### Extrait de page
──────────
Ces questions ont même mené à un échange tendu entre le gouverneur de Bassora, Assad Al-Eidani, et le Premier ministre Haider al-Abadi samedi au Parlement.

"Bassora est en feu, ma maison a brûlé", a martelé le premier pour attirer l'attention du second sur l'ampleur de la crise, mais ce dernier a renvoyé aux autorités locales la responsabilité de la crise. "Je vous ai déjà dit cent fois que le chef de la police était un corrompu", a fini par lancer, excédé, M. Eidani.

"Les quelques mots du gouverneur nous ont fait chaud au coeur et redonné espoir", assure Abdallah al-Basri, 59 ans.

Peu après cette passe d'arme, la crise à Bassora a rebattu les cartes dans la capitale irakienne, siège du pouvoir central.

- Nouvelle donne nationale -

La grande victime politique de cet épisode semble être M. Abadi. Lâché par son allié Moqtada Sadr, vainqueur des législatives, ses chances de se maintenir au gouvernement semblent désormais très réduites.

Cette nouvelle donne devrait permettre, selon les experts, de débloquer samedi prochain la paralysie du Parlement.

Ce jour-là, les députés doivent élire le président de la Chambre, après avoir échoué à le faire lors de la réunion inaugurale du 3 septembre. Des sources parlementaires ajoutent même que ce rendez-vous pourrait être avancé.

Maintenant que la liste des anciens combattants antijihadistes proches de l'Iran et celle de Moqtada Sadr se sont dites "sur la même longueur d'ondes pour former un gouvernement", une majorité claire devrait émerger au Parlement.
──────────
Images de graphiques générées
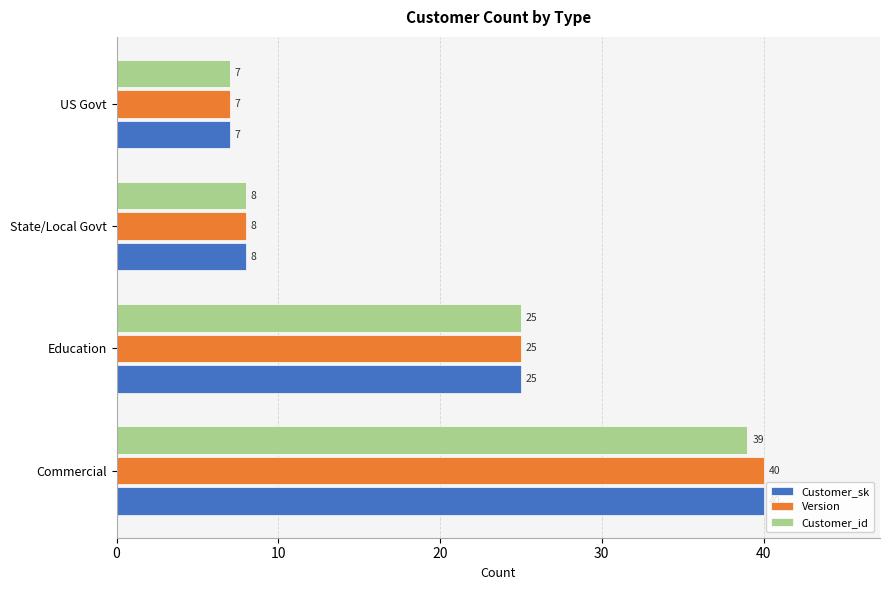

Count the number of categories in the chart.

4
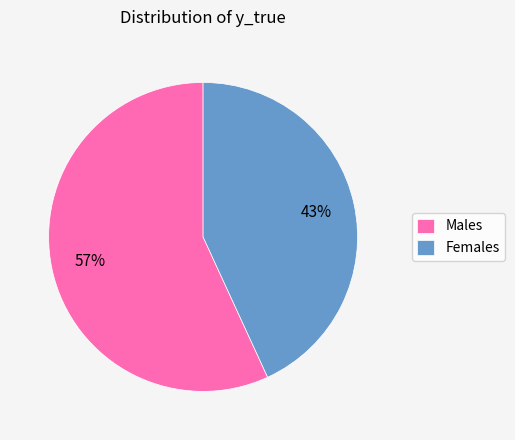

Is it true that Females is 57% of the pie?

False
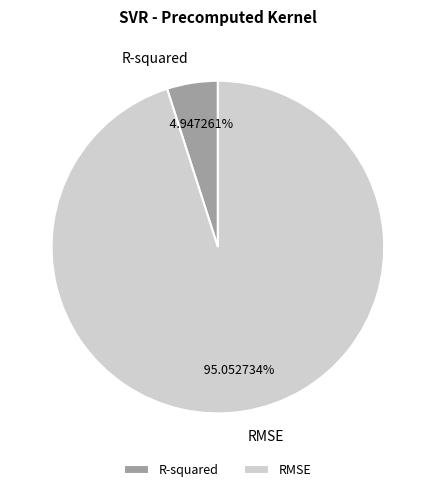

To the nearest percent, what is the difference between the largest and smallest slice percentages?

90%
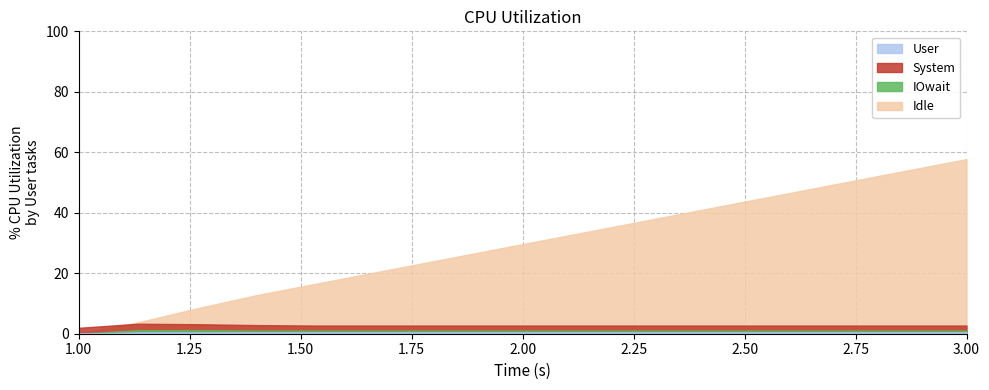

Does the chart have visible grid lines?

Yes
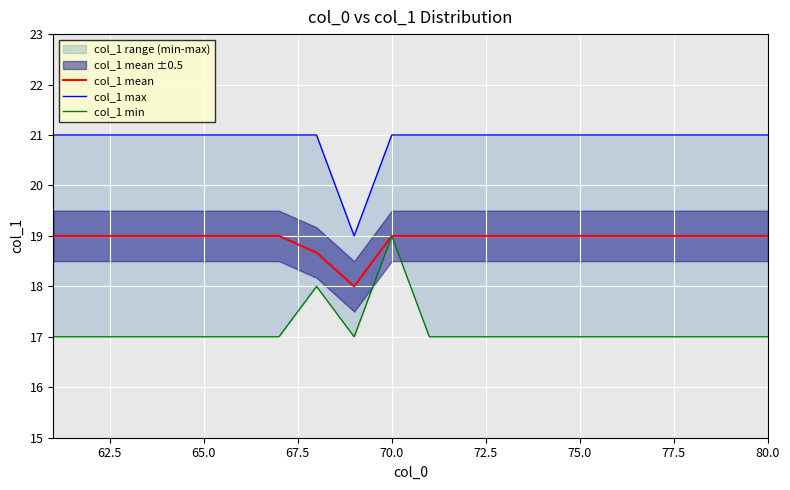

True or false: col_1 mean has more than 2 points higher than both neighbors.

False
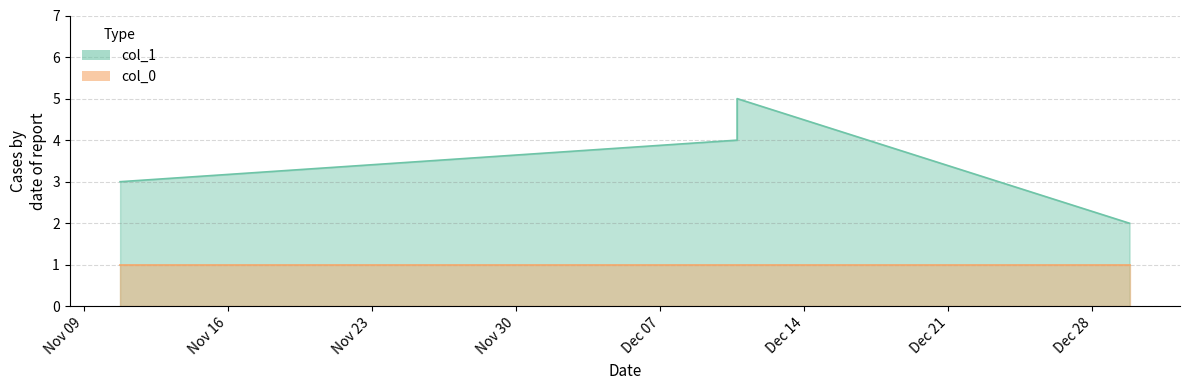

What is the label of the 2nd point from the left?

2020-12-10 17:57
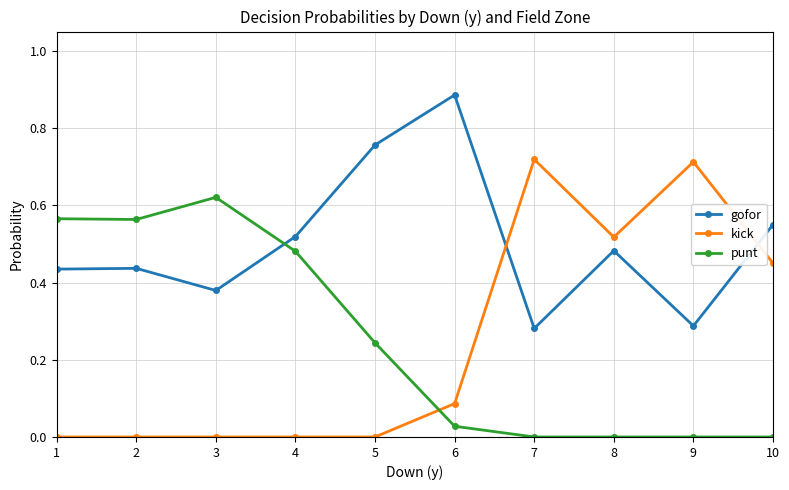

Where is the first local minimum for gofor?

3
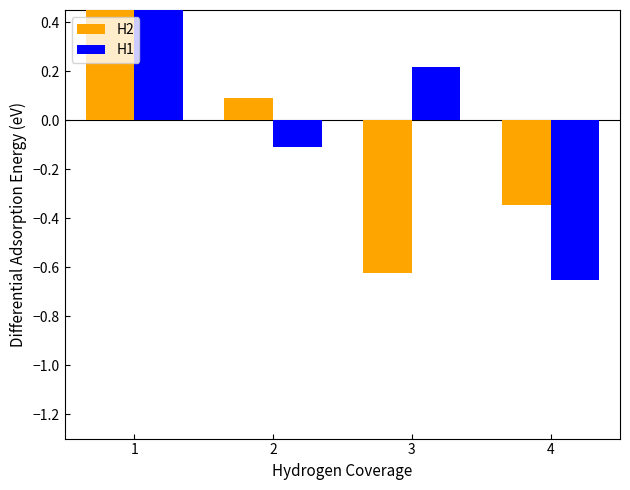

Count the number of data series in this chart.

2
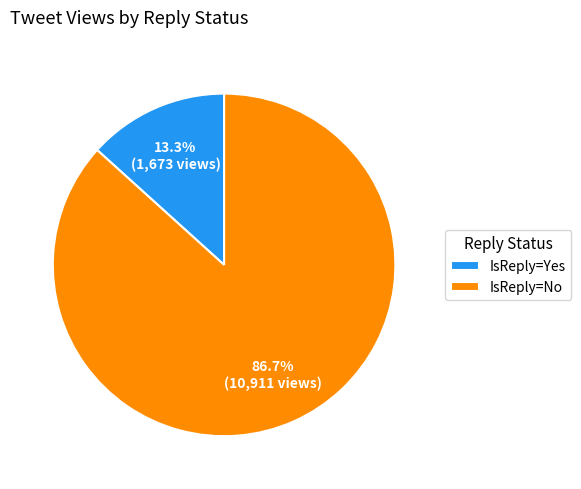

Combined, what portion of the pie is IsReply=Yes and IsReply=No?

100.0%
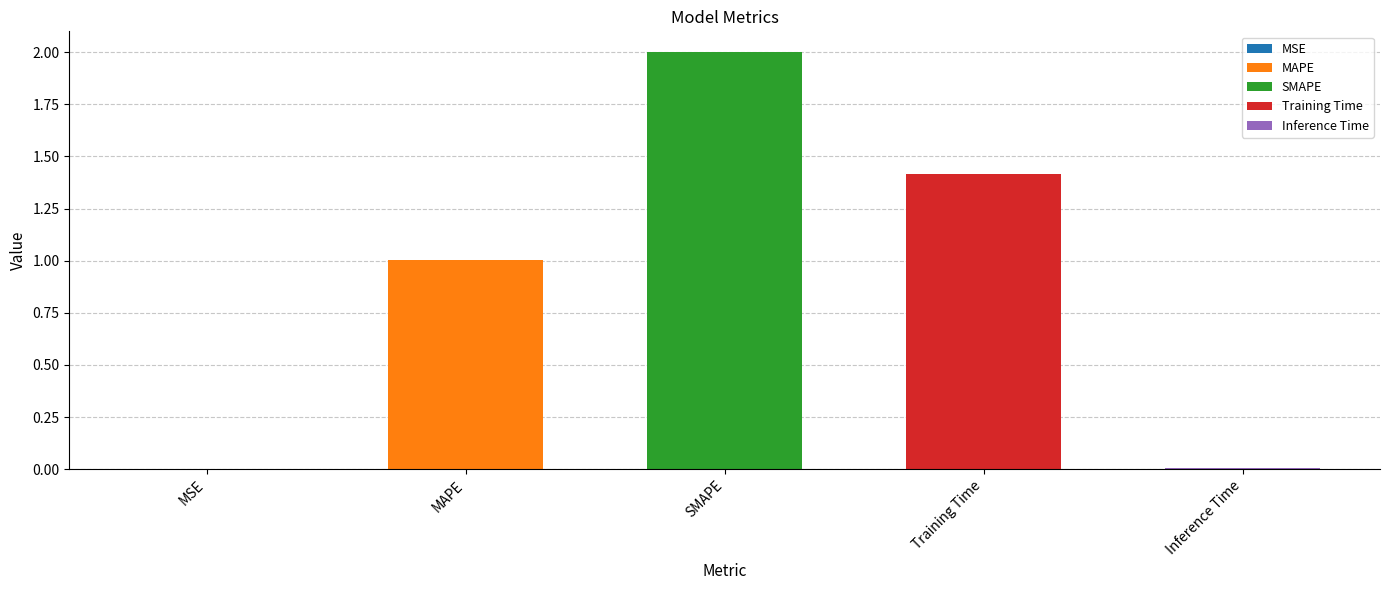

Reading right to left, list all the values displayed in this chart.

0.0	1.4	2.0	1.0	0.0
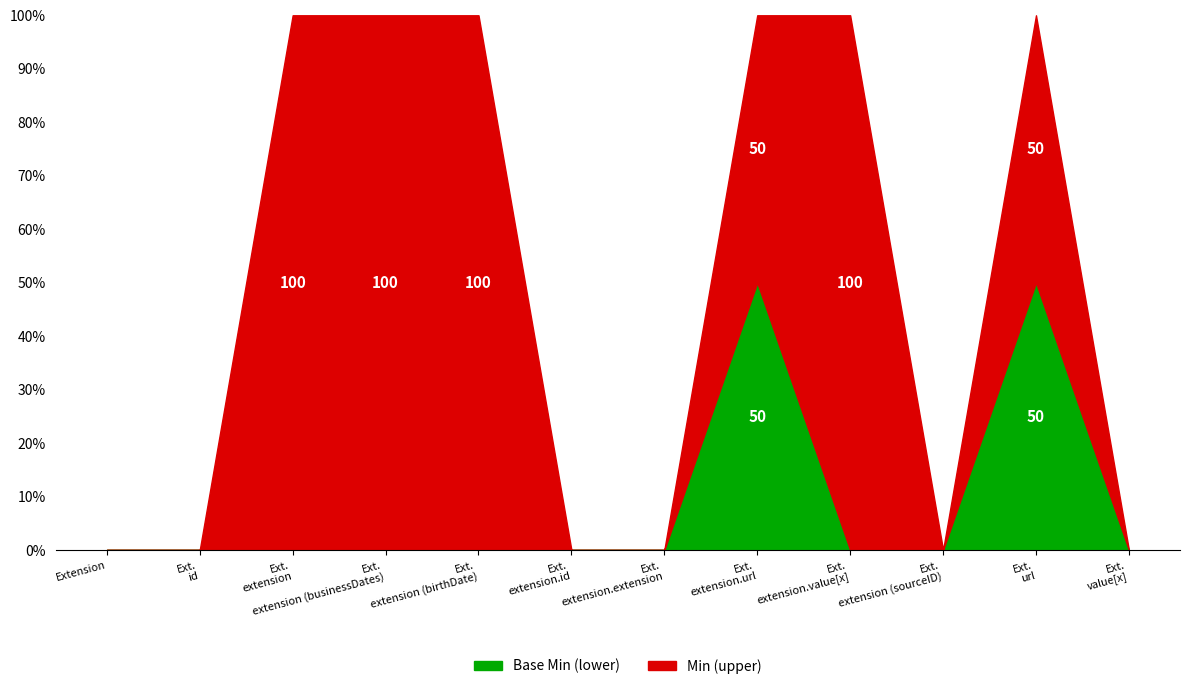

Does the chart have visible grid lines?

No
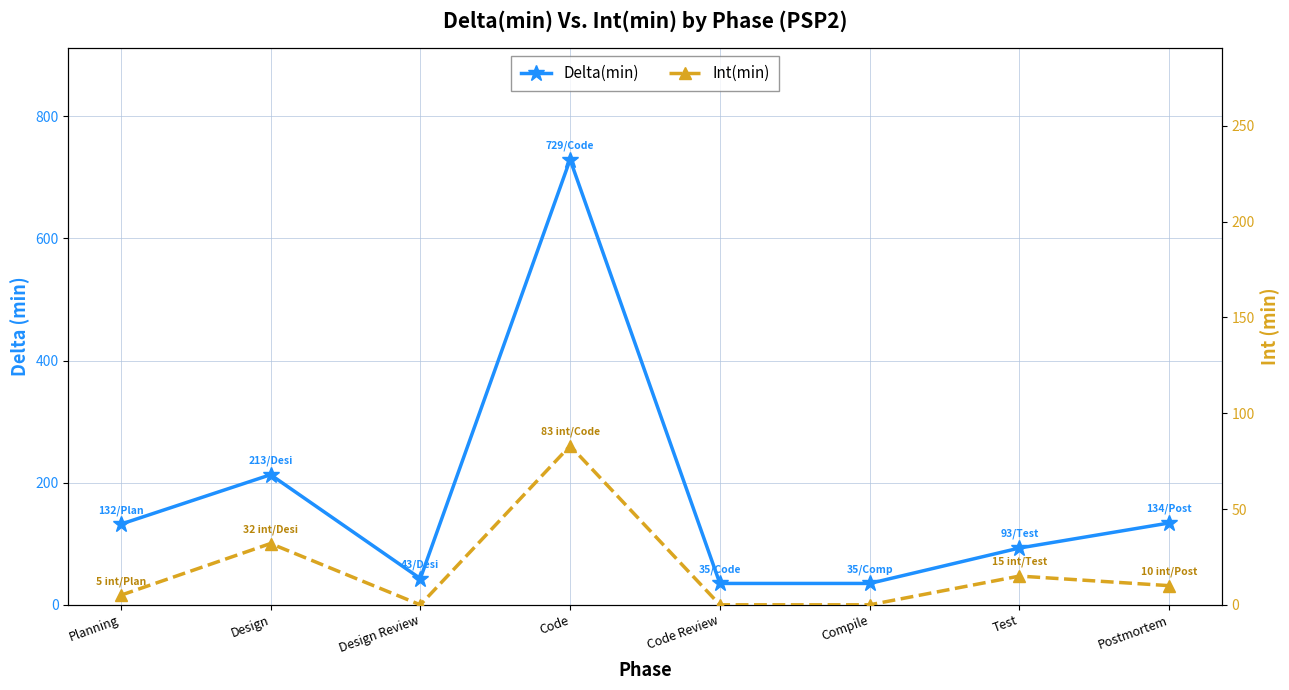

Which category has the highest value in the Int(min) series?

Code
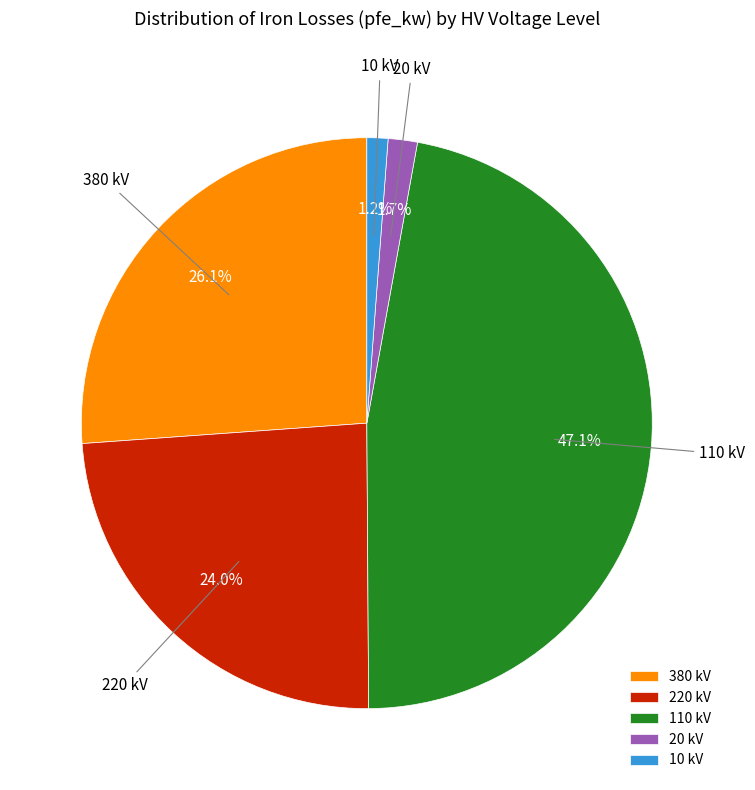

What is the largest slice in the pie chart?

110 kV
──────────
### Consigne écrite A
Recopiez le passage de l'extrait de page situé entre « Ces questions ont » et « du pouvoir central. », ces deux bornes comprises.
### Consigne écrite B
D'après l'extrait de page, à quelle date s'est tenue la réunion inaugurale au cours de laquelle les députés n'ont pas réussi à élire le président de la Chambre ?
### Consigne écrite C
Énumérez toutes les personnes désignées par leur nom dans l'extrait de page.
Appuyez-vous uniquement sur l'extrait de page.

### Corrigé de l'exercice A
Ces questions ont même mené à un échange tendu entre le gouverneur de Bassora, Assad Al-Eidani, et le Premier ministre Haider al-Abadi samedi au Parlement.

"Bassora est en feu, ma maison a brûlé", a martelé le premier pour attirer l'attention du second sur l'ampleur de la crise, mais ce dernier a renvoyé aux autorités locales la responsabilité de la crise. "Je vous ai déjà dit cent fois que le chef de la police était un corrompu", a fini par lancer, excédé, M. Eidani.

"Les quelques mots du gouverneur nous ont fait chaud au coeur et redonné espoir", assure Abdallah al-Basri, 59 ans.

Peu après cette passe d'arme, la crise à Bassora a rebattu les cartes dans la capitale irakienne, siège du pouvoir central.

### Corrigé de l'exercice B
Le 3 septembre.

### Corrigé de l'exercice C
Assad Al-Eidani, Haider al-Abadi, Abdallah al-Basri, Moqtada Sadr